Aquí tienes los puntos clave para entender su importancia:
Antes de su invención, los marineros podían calcular fácilmente su latitud (norte-sur) observando el sol o las estrellas, pero calcular la longitud era casi imposible. Para saber dónde estaban exactamente, necesitaban conocer con total precisión la hora de un punto de referencia (como el Meridiano de Greenwich) y compararla con la hora local del barco.
Dato curioso: Un error de solo 4 segundos en el reloj podía significar una desviación de más de un kilómetro en el océano.
Suspensión Cardán: Para que el movimiento del barco no afectara su precisión, el cronómetro se montaba sobre una estructura de aros de metal llamada "cardán", que permitía al reloj permanecer siempre horizontal aunque el barco se inclinara por el oleaje.
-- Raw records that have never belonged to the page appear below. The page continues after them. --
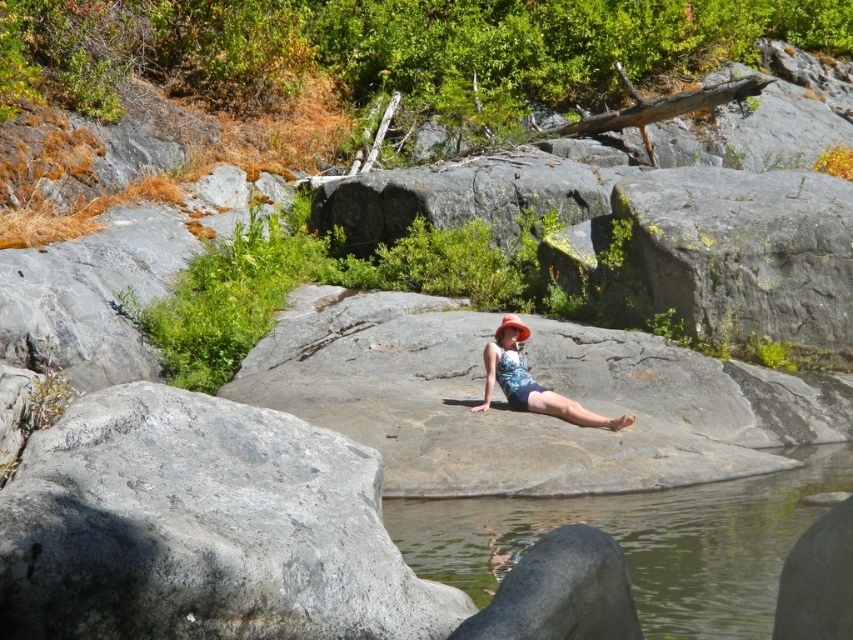
You are a photographer trying to capture the person in the matte floral swimsuit at center. To avoid blocking the view of the water behind them, you need to position yourself so that the gray rough rock at center is not in front of the swimsuit. Is this possible given their current positions?

The gray rough rock at center is positioned under the matte floral swimsuit at center, so moving around to avoid the rock blocking the view would not be possible since the rock is already beneath the swimsuit, not in front of it.

You are a photographer planning to capture the scene with the gray rough rock at center and the matte floral swimsuit at center. You need to ensure that both objects are fully visible in your shot. Based on their sizes, which object should you prioritize positioning closer to the camera to avoid cropping?

The gray rough rock at center might be wider than the matte floral swimsuit at center, so you should prioritize positioning the gray rough rock at center closer to the camera to ensure it fits within the frame without cropping.

Looking at this image, you are a photographer wanting to capture the gray rough rock at center and the matte floral swimsuit at center in a single frame. Based on their sizes, which object would appear larger in the photo?

The gray rough rock at center would appear larger in the photo because it is much taller than the matte floral swimsuit at center.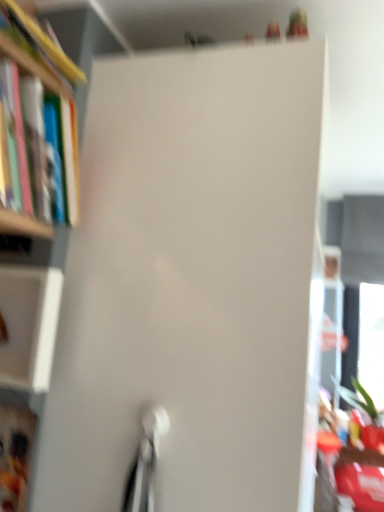
The width and height of the screenshot is (384, 512). What do you see at coordinates (29, 325) in the screenshot?
I see `white matte cabinet at left, placed as the first cabinet when sorted from top to bottom` at bounding box center [29, 325].

Image resolution: width=384 pixels, height=512 pixels. Describe the element at coordinates (45, 42) in the screenshot. I see `hardcover book at left, acting as the 1th book starting from the top` at that location.

What are the coordinates of `white matte cabinet at left, the second cabinet from the bottom` in the screenshot? It's located at (x=29, y=325).

Which object is wider, hardcover book at left, which is counted as the 1th book, starting from the bottom, or hardcover book at left, acting as the 1th book starting from the top?

hardcover book at left, acting as the 1th book starting from the top, is wider.

From the image's perspective, is hardcover book at left, which is counted as the 1th book, starting from the bottom, on hardcover book at left, which is the second book from bottom to top?

No, from the image's perspective, hardcover book at left, which is counted as the 1th book, starting from the bottom, is not over hardcover book at left, which is the second book from bottom to top.

Is hardcover book at left, the second book when ordered from top to bottom, not inside hardcover book at left, which is the second book from bottom to top?

hardcover book at left, the second book when ordered from top to bottom, is positioned outside hardcover book at left, which is the second book from bottom to top.

Is hardcover book at left, the second book when ordered from top to bottom, turned away from hardcover book at left, which is the second book from bottom to top?

No.

Is matte plastic cabinet at lower left, which appears as the 1th cabinet when ordered from the bottom, positioned far away from hardcover book at left, which is the second book from bottom to top?

Actually, matte plastic cabinet at lower left, which appears as the 1th cabinet when ordered from the bottom, and hardcover book at left, which is the second book from bottom to top, are a little close together.

From the image's perspective, which object appears higher, matte plastic cabinet at lower left, the second cabinet from the top, or hardcover book at left, acting as the 1th book starting from the top?

From the image's view, hardcover book at left, acting as the 1th book starting from the top, is above.

Where is `the 2nd cabinet positioned below the hardcover book at left, acting as the 1th book starting from the top (from a real-world perspective)`? This screenshot has width=384, height=512. the 2nd cabinet positioned below the hardcover book at left, acting as the 1th book starting from the top (from a real-world perspective) is located at coordinates (15, 450).

Is matte plastic cabinet at lower left, the second cabinet from the top, aimed at hardcover book at left, which is the second book from bottom to top?

No, matte plastic cabinet at lower left, the second cabinet from the top, is not facing towards hardcover book at left, which is the second book from bottom to top.

Find the location of a particular element. the 1st book in front of the matte plastic cabinet at lower left, which appears as the 1th cabinet when ordered from the bottom, counting from the anchor's position is located at coordinates (68, 164).

Which is less distant, [23,83] or [31,462]?

Point [23,83].

Considering the sizes of objects hardcover book at left, which is counted as the 1th book, starting from the bottom, and matte plastic cabinet at lower left, which appears as the 1th cabinet when ordered from the bottom, in the image provided, who is wider, hardcover book at left, which is counted as the 1th book, starting from the bottom, or matte plastic cabinet at lower left, which appears as the 1th cabinet when ordered from the bottom,?

With larger width is hardcover book at left, which is counted as the 1th book, starting from the bottom.

Is point (44, 206) more distant than point (52, 333)?

No.

From the image's perspective, does hardcover book at left, the second book when ordered from top to bottom, appear lower than white matte cabinet at left, placed as the first cabinet when sorted from top to bottom?

No.

Which of these two, hardcover book at left, the second book when ordered from top to bottom, or white matte cabinet at left, placed as the first cabinet when sorted from top to bottom, is smaller?

white matte cabinet at left, placed as the first cabinet when sorted from top to bottom.

Would you consider hardcover book at left, the second book when ordered from top to bottom, to be distant from white matte cabinet at left, placed as the first cabinet when sorted from top to bottom?

hardcover book at left, the second book when ordered from top to bottom, is near white matte cabinet at left, placed as the first cabinet when sorted from top to bottom, not far away.

Is white matte cabinet at left, placed as the first cabinet when sorted from top to bottom, located outside hardcover book at left, which is the second book from bottom to top?

white matte cabinet at left, placed as the first cabinet when sorted from top to bottom, lies outside hardcover book at left, which is the second book from bottom to top,'s area.

The height and width of the screenshot is (512, 384). Find the location of `book on the right of white matte cabinet at left, the second cabinet from the bottom`. book on the right of white matte cabinet at left, the second cabinet from the bottom is located at coordinates (45, 42).

Looking at this image, could you tell me if white matte cabinet at left, placed as the first cabinet when sorted from top to bottom, is turned towards hardcover book at left, which is the second book from bottom to top?

No.

Considering the positions of objects hardcover book at left, acting as the 1th book starting from the top, and hardcover book at left, the second book when ordered from top to bottom, in the image provided, who is behind, hardcover book at left, acting as the 1th book starting from the top, or hardcover book at left, the second book when ordered from top to bottom,?

hardcover book at left, the second book when ordered from top to bottom, is more distant.

What are the coordinates of `book that is above the hardcover book at left, which is counted as the 1th book, starting from the bottom (from the image's perspective)` in the screenshot? It's located at (45, 42).

Can you confirm if hardcover book at left, which is the second book from bottom to top, is wider than hardcover book at left, the second book when ordered from top to bottom?

Correct, the width of hardcover book at left, which is the second book from bottom to top, exceeds that of hardcover book at left, the second book when ordered from top to bottom.

Based on the photo, is hardcover book at left, which is the second book from bottom to top, positioned far away from hardcover book at left, which is counted as the 1th book, starting from the bottom?

No, hardcover book at left, which is the second book from bottom to top, is not far away from hardcover book at left, which is counted as the 1th book, starting from the bottom.

Is white matte cabinet at left, the second cabinet from the bottom, spatially inside hardcover book at left, the second book when ordered from top to bottom, or outside of it?

The correct answer is: outside.

From a real-world perspective, is white matte cabinet at left, the second cabinet from the bottom, physically below hardcover book at left, which is counted as the 1th book, starting from the bottom?

Yes, from a real-world perspective, white matte cabinet at left, the second cabinet from the bottom, is under hardcover book at left, which is counted as the 1th book, starting from the bottom.

Which is in front, point (36, 303) or point (28, 151)?

The point (28, 151) is more forward.

From the image's perspective, which one is positioned lower, white matte cabinet at left, placed as the first cabinet when sorted from top to bottom, or hardcover book at left, which is counted as the 1th book, starting from the bottom?

white matte cabinet at left, placed as the first cabinet when sorted from top to bottom, appears lower in the image.

The height and width of the screenshot is (512, 384). Identify the location of book above the hardcover book at left, which is counted as the 1th book, starting from the bottom (from the image's perspective). (45, 42).

Identify the location of the 2nd cabinet counting from the left side of the hardcover book at left, acting as the 1th book starting from the top. [15, 450].

Looking at the image, which one is located further to matte plastic cabinet at lower left, the second cabinet from the top, hardcover book at left, acting as the 1th book starting from the top, or hardcover book at left, which is counted as the 1th book, starting from the bottom?

Based on the image, hardcover book at left, acting as the 1th book starting from the top, appears to be further to matte plastic cabinet at lower left, the second cabinet from the top.

Estimate the real-world distances between objects in this image. Which object is closer to hardcover book at left, which is counted as the 1th book, starting from the bottom, hardcover book at left, which is the second book from bottom to top, or matte plastic cabinet at lower left, which appears as the 1th cabinet when ordered from the bottom?

hardcover book at left, which is the second book from bottom to top, is positioned closer to the anchor hardcover book at left, which is counted as the 1th book, starting from the bottom.

Based on their spatial positions, is hardcover book at left, which is counted as the 1th book, starting from the bottom, or hardcover book at left, which is the second book from bottom to top, further from matte plastic cabinet at lower left, which appears as the 1th cabinet when ordered from the bottom?

The object further to matte plastic cabinet at lower left, which appears as the 1th cabinet when ordered from the bottom, is hardcover book at left, which is the second book from bottom to top.

Which object lies further to the anchor point hardcover book at left, which is the second book from bottom to top, white matte cabinet at left, the second cabinet from the bottom, or matte plastic cabinet at lower left, which appears as the 1th cabinet when ordered from the bottom?

Among the two, matte plastic cabinet at lower left, which appears as the 1th cabinet when ordered from the bottom, is located further to hardcover book at left, which is the second book from bottom to top.

In the scene shown: Based on their spatial positions, is matte plastic cabinet at lower left, which appears as the 1th cabinet when ordered from the bottom, or white matte cabinet at left, placed as the first cabinet when sorted from top to bottom, closer to hardcover book at left, which is the second book from bottom to top?

white matte cabinet at left, placed as the first cabinet when sorted from top to bottom, is closer to hardcover book at left, which is the second book from bottom to top.

Which object lies further to the anchor point matte plastic cabinet at lower left, the second cabinet from the top, hardcover book at left, which is the second book from bottom to top, or white matte cabinet at left, the second cabinet from the bottom?

hardcover book at left, which is the second book from bottom to top, is further to matte plastic cabinet at lower left, the second cabinet from the top.

Looking at the image, which one is located further to white matte cabinet at left, the second cabinet from the bottom, hardcover book at left, the second book when ordered from top to bottom, or hardcover book at left, acting as the 1th book starting from the top?

The object further to white matte cabinet at left, the second cabinet from the bottom, is hardcover book at left, acting as the 1th book starting from the top.

Estimate the real-world distances between objects in this image. Which object is further from hardcover book at left, the second book when ordered from top to bottom, matte plastic cabinet at lower left, which appears as the 1th cabinet when ordered from the bottom, or hardcover book at left, which is the second book from bottom to top?

The object further to hardcover book at left, the second book when ordered from top to bottom, is matte plastic cabinet at lower left, which appears as the 1th cabinet when ordered from the bottom.

The image size is (384, 512). Find the location of `cabinet between hardcover book at left, acting as the 1th book starting from the top, and matte plastic cabinet at lower left, which appears as the 1th cabinet when ordered from the bottom, vertically`. cabinet between hardcover book at left, acting as the 1th book starting from the top, and matte plastic cabinet at lower left, which appears as the 1th cabinet when ordered from the bottom, vertically is located at coordinates (29, 325).

The image size is (384, 512). I want to click on book between hardcover book at left, acting as the 1th book starting from the top, and white matte cabinet at left, placed as the first cabinet when sorted from top to bottom, vertically, so click(x=68, y=164).

Where is `book between hardcover book at left, acting as the 1th book starting from the top, and matte plastic cabinet at lower left, the second cabinet from the top, in the vertical direction`? The image size is (384, 512). book between hardcover book at left, acting as the 1th book starting from the top, and matte plastic cabinet at lower left, the second cabinet from the top, in the vertical direction is located at coordinates (68, 164).

Where is `cabinet between hardcover book at left, the second book when ordered from top to bottom, and matte plastic cabinet at lower left, which appears as the 1th cabinet when ordered from the bottom, vertically`? cabinet between hardcover book at left, the second book when ordered from top to bottom, and matte plastic cabinet at lower left, which appears as the 1th cabinet when ordered from the bottom, vertically is located at coordinates (29, 325).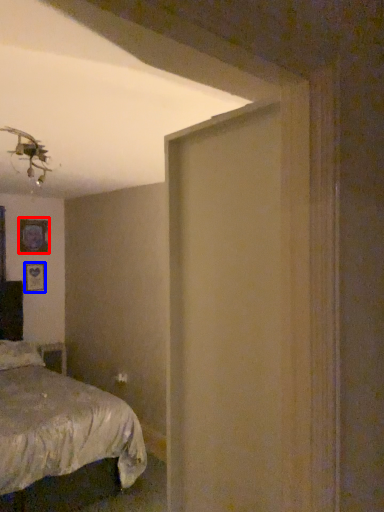
Question: Which object is closer to the camera taking this photo, picture frame (highlighted by a red box) or picture frame (highlighted by a blue box)?

Choices:
 (A) picture frame
 (B) picture frame

Answer: (A)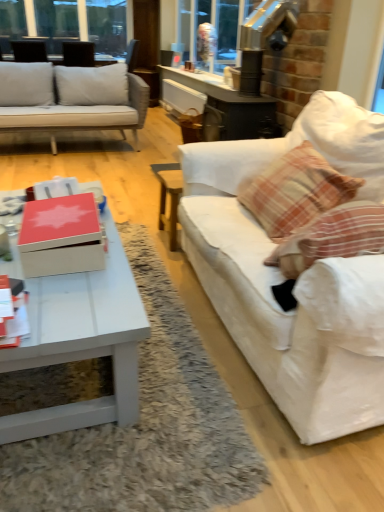
Question: Is clear glass window at upper left oriented away from white glossy coffee table at lower left?

Choices:
 (A) no
 (B) yes

Answer: (A)

Question: Is clear glass window at upper left shorter than white glossy coffee table at lower left?

Choices:
 (A) yes
 (B) no

Answer: (B)

Question: Is clear glass window at upper left oriented towards white glossy coffee table at lower left?

Choices:
 (A) no
 (B) yes

Answer: (B)

Question: Considering the relative sizes of clear glass window at upper left and white glossy coffee table at lower left in the image provided, is clear glass window at upper left bigger than white glossy coffee table at lower left?

Choices:
 (A) no
 (B) yes

Answer: (A)

Question: From the image's perspective, does clear glass window at upper left appear lower than white glossy coffee table at lower left?

Choices:
 (A) no
 (B) yes

Answer: (A)

Question: Is clear glass window at upper left further to the viewer compared to white glossy coffee table at lower left?

Choices:
 (A) no
 (B) yes

Answer: (B)

Question: Is matte red box at center outside of white glossy coffee table at lower left?

Choices:
 (A) yes
 (B) no

Answer: (A)

Question: Is matte red box at center oriented away from white glossy coffee table at lower left?

Choices:
 (A) yes
 (B) no

Answer: (B)

Question: Is matte red box at center at the left side of white glossy coffee table at lower left?

Choices:
 (A) yes
 (B) no

Answer: (B)

Question: From the image's perspective, is matte red box at center beneath white glossy coffee table at lower left?

Choices:
 (A) no
 (B) yes

Answer: (A)

Question: Can you confirm if matte red box at center is bigger than white glossy coffee table at lower left?

Choices:
 (A) yes
 (B) no

Answer: (B)

Question: Does matte red box at center have a greater height compared to white glossy coffee table at lower left?

Choices:
 (A) yes
 (B) no

Answer: (B)

Question: Is clear glass window at upper left at the back of matte red box at center?

Choices:
 (A) yes
 (B) no

Answer: (B)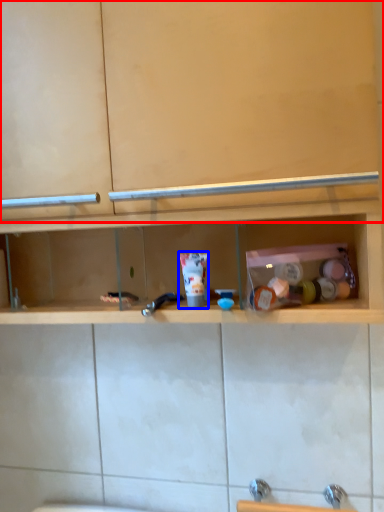
Question: Which point is closer to the camera, cabinet (highlighted by a red box) or toiletry (highlighted by a blue box)?

Choices:
 (A) cabinet
 (B) toiletry

Answer: (A)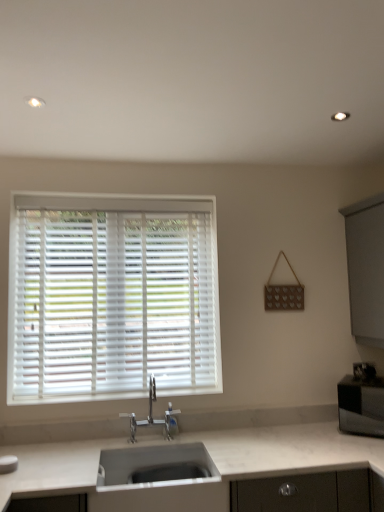
Question: Considering the positions of white plastic blinds at upper left and white marble countertop at lower center in the image, is white plastic blinds at upper left taller or shorter than white marble countertop at lower center?

Choices:
 (A) short
 (B) tall

Answer: (B)

Question: In terms of size, does white plastic blinds at upper left appear bigger or smaller than white marble countertop at lower center?

Choices:
 (A) small
 (B) big

Answer: (A)

Question: Estimate the real-world distances between objects in this image. Which object is closer to the white plastic blinds at upper left?

Choices:
 (A) polished chrome faucet at center
 (B) white matte sink at center
 (C) white marble countertop at lower center
 (D) satin black microwave at right

Answer: (A)

Question: Which object is the farthest from the satin black microwave at right?

Choices:
 (A) polished chrome faucet at center
 (B) white matte sink at center
 (C) white plastic blinds at upper left
 (D) white marble countertop at lower center

Answer: (C)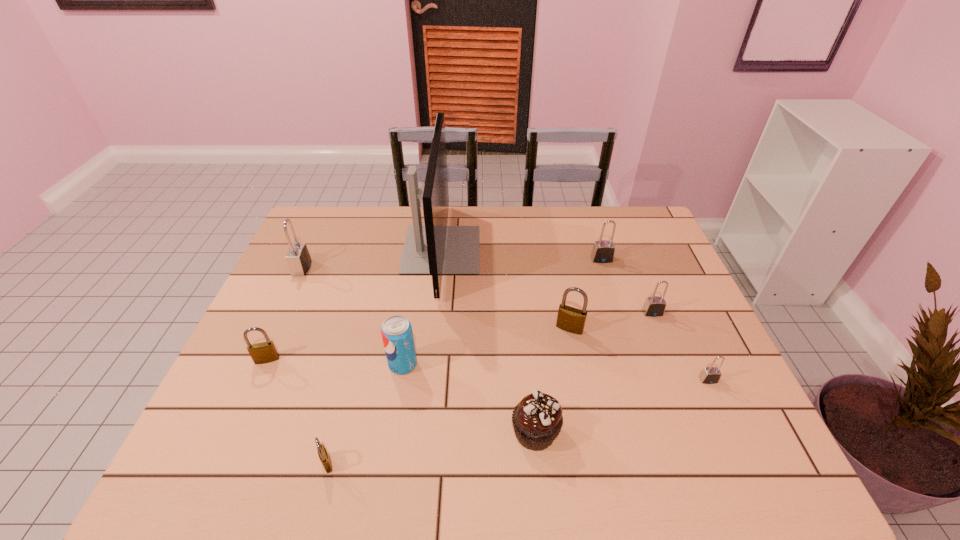
Identify the location of computer monitor. The height and width of the screenshot is (540, 960). coord(435,249).

What are the coordinates of `the biggest gray padlock` in the screenshot? It's located at (298, 257).

This screenshot has height=540, width=960. What are the coordinates of `the leftmost gray padlock` in the screenshot? It's located at (298, 257).

Locate an element on the screen. Image resolution: width=960 pixels, height=540 pixels. the third gray padlock from right to left is located at coordinates (603, 251).

I want to click on the third smallest gray padlock, so click(603, 251).

At what (x,y) coordinates should I click in order to perform the action: click on the sixth nearest object. Please return your answer as a coordinate pair (x, y). This screenshot has height=540, width=960. Looking at the image, I should click on (570, 319).

Where is `the biggest brass padlock`? the biggest brass padlock is located at coordinates pyautogui.click(x=570, y=319).

The image size is (960, 540). Identify the location of soda can. (397, 335).

What are the coordinates of `the second biggest brass padlock` in the screenshot? It's located at (265, 352).

You are a GUI agent. You are given a task and a screenshot of the screen. Output one action in this format:
    pyautogui.click(x=<x>, y=<y>)
    Task: Click on the third nearest padlock
    The image size is (960, 540).
    Given the screenshot: What is the action you would take?
    click(x=265, y=352)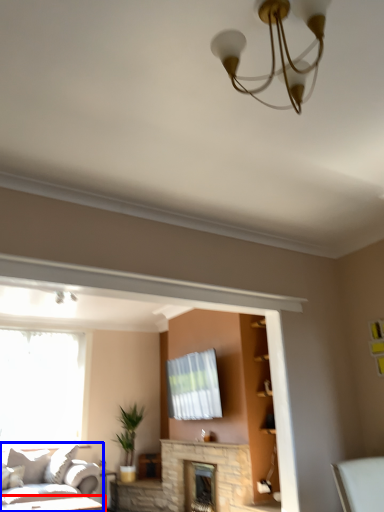
Question: Among these objects, which one is farthest to the camera, table (highlighted by a red box) or studio couch (highlighted by a blue box)?

Choices:
 (A) table
 (B) studio couch

Answer: (A)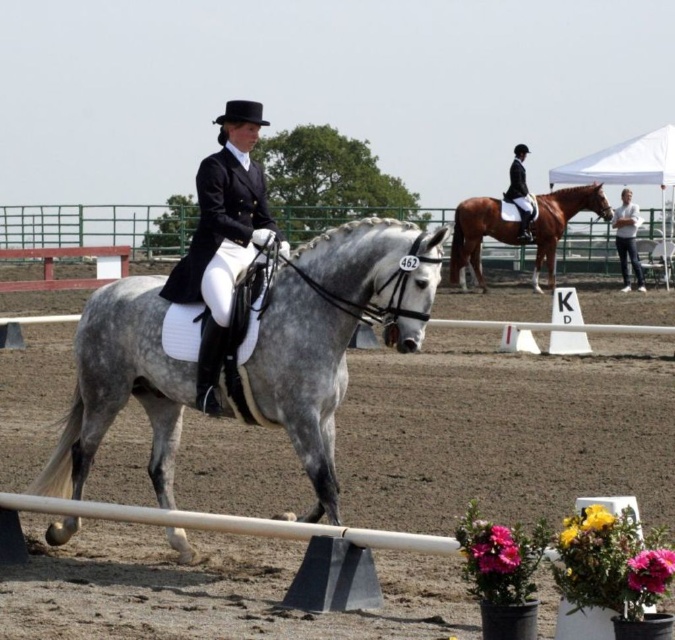
You are a spectator at the dressage competition. You notice the black satin riding jacket at center and the shiny brown horse at upper right. Which object has a smaller width?

The black satin riding jacket at center has a smaller width than the shiny brown horse at upper right.

You are a spectator at the dressage competition. You notice the black satin riding jacket at center and the shiny brown horse at upper right. Which object is shorter in height?

The black satin riding jacket at center has a lesser height compared to the shiny brown horse at upper right, so the black satin riding jacket at center is shorter.

You are a judge at the dressage competition. You need to determine which horse has a smaller body size between the gray glossy horse at center and the shiny brown horse at upper right. Which one should you choose?

The gray glossy horse at center is thinner than the shiny brown horse at upper right, so the gray glossy horse at center has a smaller body size.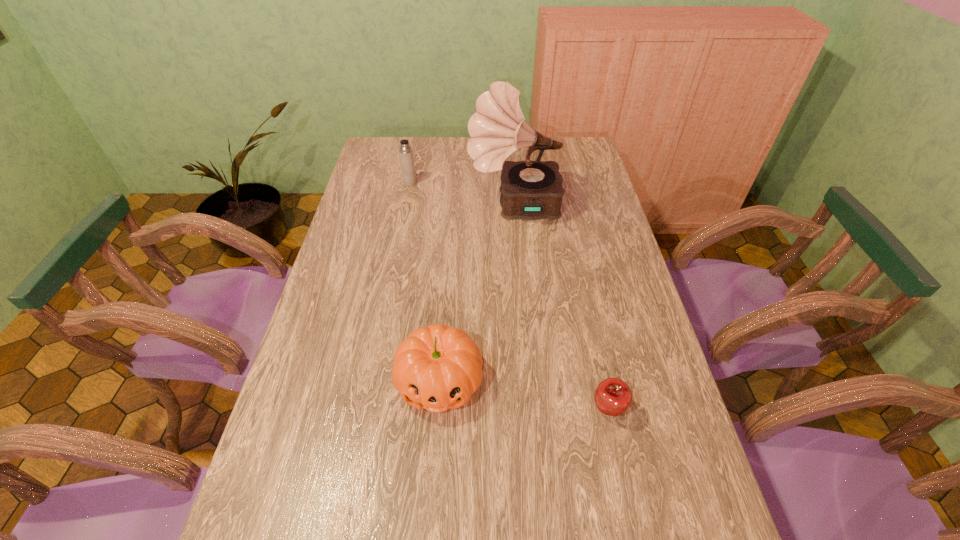
This screenshot has height=540, width=960. What are the coordinates of `object present at the right edge` in the screenshot? It's located at (613, 396).

Find the location of `vacant area at the far edge`. vacant area at the far edge is located at coordinates (427, 147).

Locate an element on the screen. free space at the left edge is located at coordinates (341, 283).

The image size is (960, 540). In the image, there is a desktop. What are the coordinates of `blank space at the right edge` in the screenshot? It's located at (601, 253).

The image size is (960, 540). What are the coordinates of `vacant space that's between the record player and the apple` in the screenshot? It's located at (561, 307).

The image size is (960, 540). I want to click on free spot between the leftmost object and the tallest object, so click(462, 194).

This screenshot has width=960, height=540. I want to click on vacant area that lies between the thermos bottle and the shortest object, so click(x=509, y=296).

The height and width of the screenshot is (540, 960). Find the location of `empty location between the shortest object and the record player`. empty location between the shortest object and the record player is located at coordinates (561, 307).

Find the location of a particular element. This screenshot has height=540, width=960. vacant point located between the leftmost object and the apple is located at coordinates (509, 296).

The width and height of the screenshot is (960, 540). What are the coordinates of `free space between the shortest object and the pumpkin` in the screenshot? It's located at (523, 395).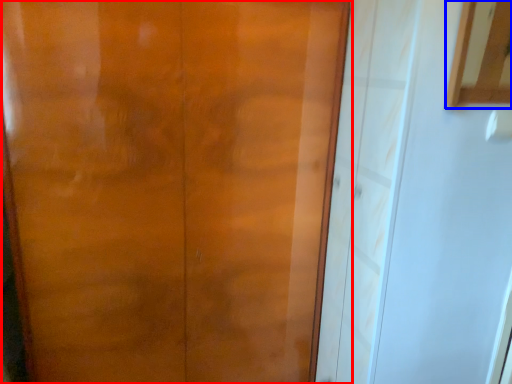
Question: Which of the following is the farthest to the observer, door (highlighted by a red box) or cabinetry (highlighted by a blue box)?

Caja de madera: Se guardaba en una caja robusta de madera noble (normalmente caoba) para protegerlo de la humedad y los cambios bruscos de temperatura.
Fue perfeccionado por el relojero inglés John Harrison en el siglo XVIII tras décadas de trabajo. Su invento resolvió el llamado "Problema de la Longitud", lo que evitó miles de naufragios y permitió que las potencias navales mapearan el mundo con exactitud.